世界の見え方が変わる一冊、ここにあります。
窪美澄さんが選んだ一冊
『アダムとイヴの日記』
マーク・トウェイン・著 大久保博・訳(角川文庫)
https://bookwalker.jp/debbe8ee0b-9606-4120-8437-5dc3745f27d2/
コロナの自粛期間を経て、人と人とのつながりについて考えた人も多いと思う。特にパートナーと暮らしていてリモートワークを体験した方は、今まで以上に一緒にいる時間が長く、うんざりしたり、時には喧嘩をしたり、また、改めて、パートナーがいることの大事さについて思いを馳せたのではないだろうか。

» **取り組む課題**:
1. 本文抜粋について、次の問いに答えなさい。
(a) 窪美澄さんが選んだ一冊の書名は何か。
(b) その本の訳者は誰か。
(c) 今まで以上に一緒にいる時間が長かったとされるのは、どのような方か。
2. 本文抜粋のうち、「世界の見え方が変わる一冊、ここにあります。」を含む語句で始まり「を馳せたのではないだろうか。」で終わる部分を、一字一句たがえずに書き写しなさい。
このあとの行は参照しなくてよい。

» **抽出データ**:

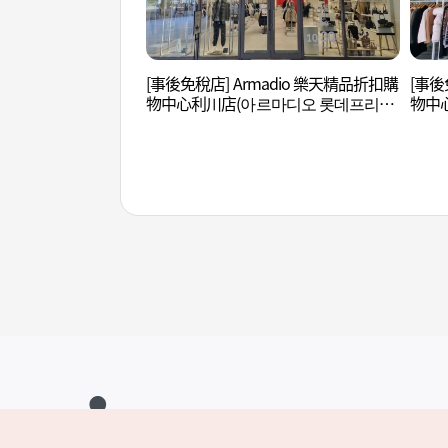
[事後免稅店] Armadio 樂天精品折扣購
[事後
物中心利川店(아르마디오 롯데프리미
物中
엄아울렛 이천점)
울렛 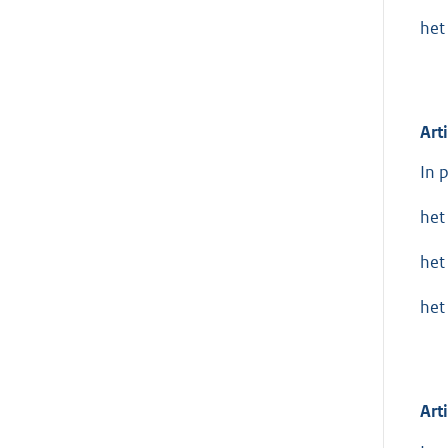
het
Art
In 
het
het
het
Art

» **解答例**:
1.
(a) 『アダムとイヴの日記』
(b) 大久保博
(c) パートナーと暮らしていてリモートワークを体験した方

2.
世界の見え方が変わる一冊、ここにあります。
窪美澄さんが選んだ一冊
『アダムとイヴの日記』
マーク・トウェイン・著 大久保博・訳(角川文庫)
https://bookwalker.jp/debbe8ee0b-9606-4120-8437-5dc3745f27d2/
コロナの自粛期間を経て、人と人とのつながりについて考えた人も多いと思う。特にパートナーと暮らしていてリモートワークを体験した方は、今まで以上に一緒にいる時間が長く、うんざりしたり、時には喧嘩をしたり、また、改めて、パートナーがいることの大事さについて思いを馳せたのではないだろうか。